◆ JOB ITEM:
Only one stretch of the data is wanted: the line containing "vfov_deg: 36.8", the line containing "focal_mm: 27", and every line between them, copied exactly.

━━ EXTRACTED INFORMATION

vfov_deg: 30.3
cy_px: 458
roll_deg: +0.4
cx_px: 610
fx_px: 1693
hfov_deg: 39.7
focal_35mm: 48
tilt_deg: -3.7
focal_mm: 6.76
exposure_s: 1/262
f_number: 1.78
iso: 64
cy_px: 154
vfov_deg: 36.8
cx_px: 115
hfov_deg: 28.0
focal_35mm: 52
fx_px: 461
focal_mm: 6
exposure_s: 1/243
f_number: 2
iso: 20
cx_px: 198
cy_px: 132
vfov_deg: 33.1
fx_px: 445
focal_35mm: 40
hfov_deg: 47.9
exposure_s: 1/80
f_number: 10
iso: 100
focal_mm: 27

━━━━
━━ EXTRACTED INFORMATION

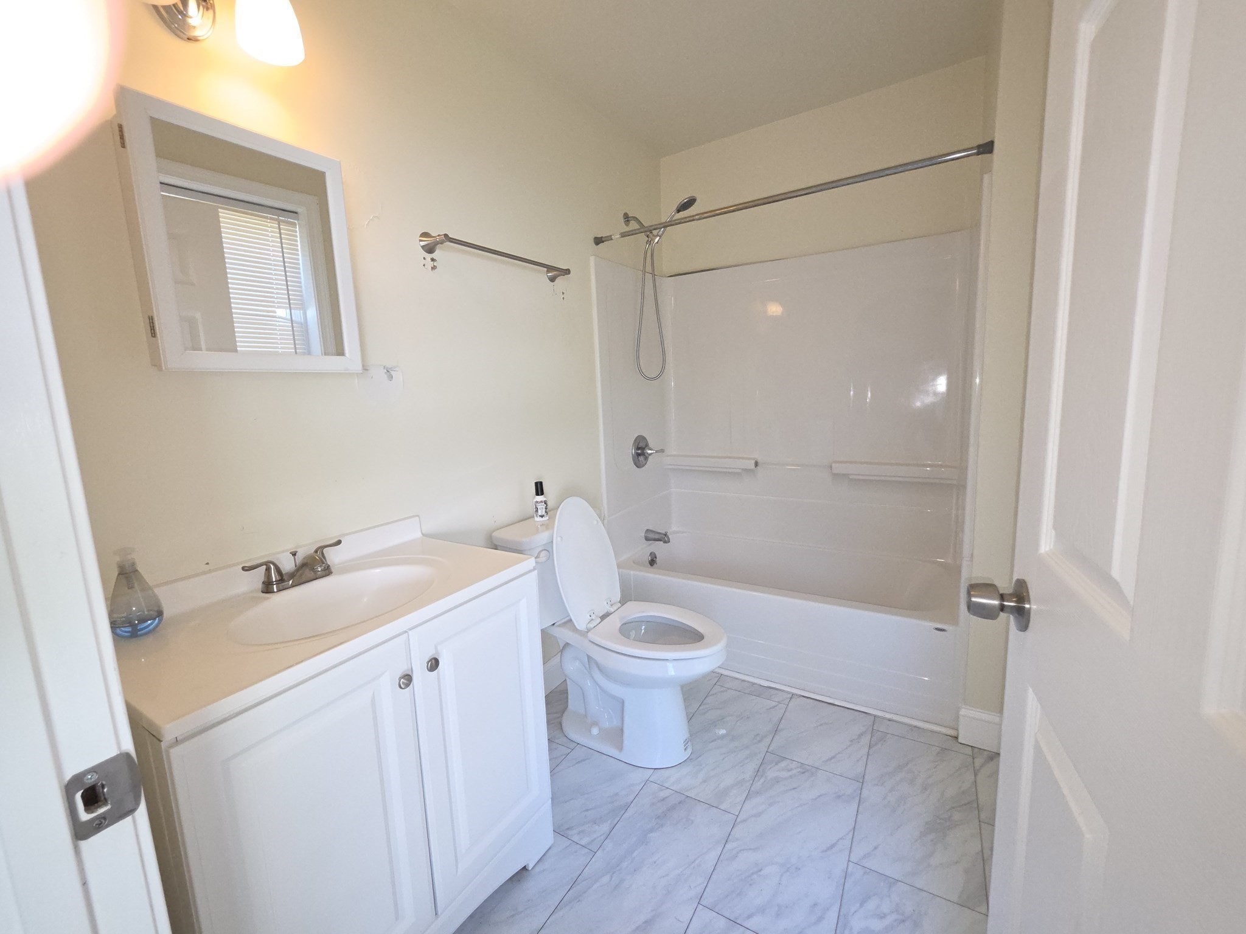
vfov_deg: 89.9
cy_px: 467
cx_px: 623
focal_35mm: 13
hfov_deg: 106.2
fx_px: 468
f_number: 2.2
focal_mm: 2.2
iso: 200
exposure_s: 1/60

━━━━

◆ SOLUTION BELOW:
vfov_deg: 36.8
cx_px: 115
hfov_deg: 28.0
focal_35mm: 52
fx_px: 461
focal_mm: 6
exposure_s: 1/243
f_number: 2
iso: 20
cx_px: 198
cy_px: 132
vfov_deg: 33.1
fx_px: 445
focal_35mm: 40
hfov_deg: 47.9
exposure_s: 1/80
f_number: 10
iso: 100
focal_mm: 27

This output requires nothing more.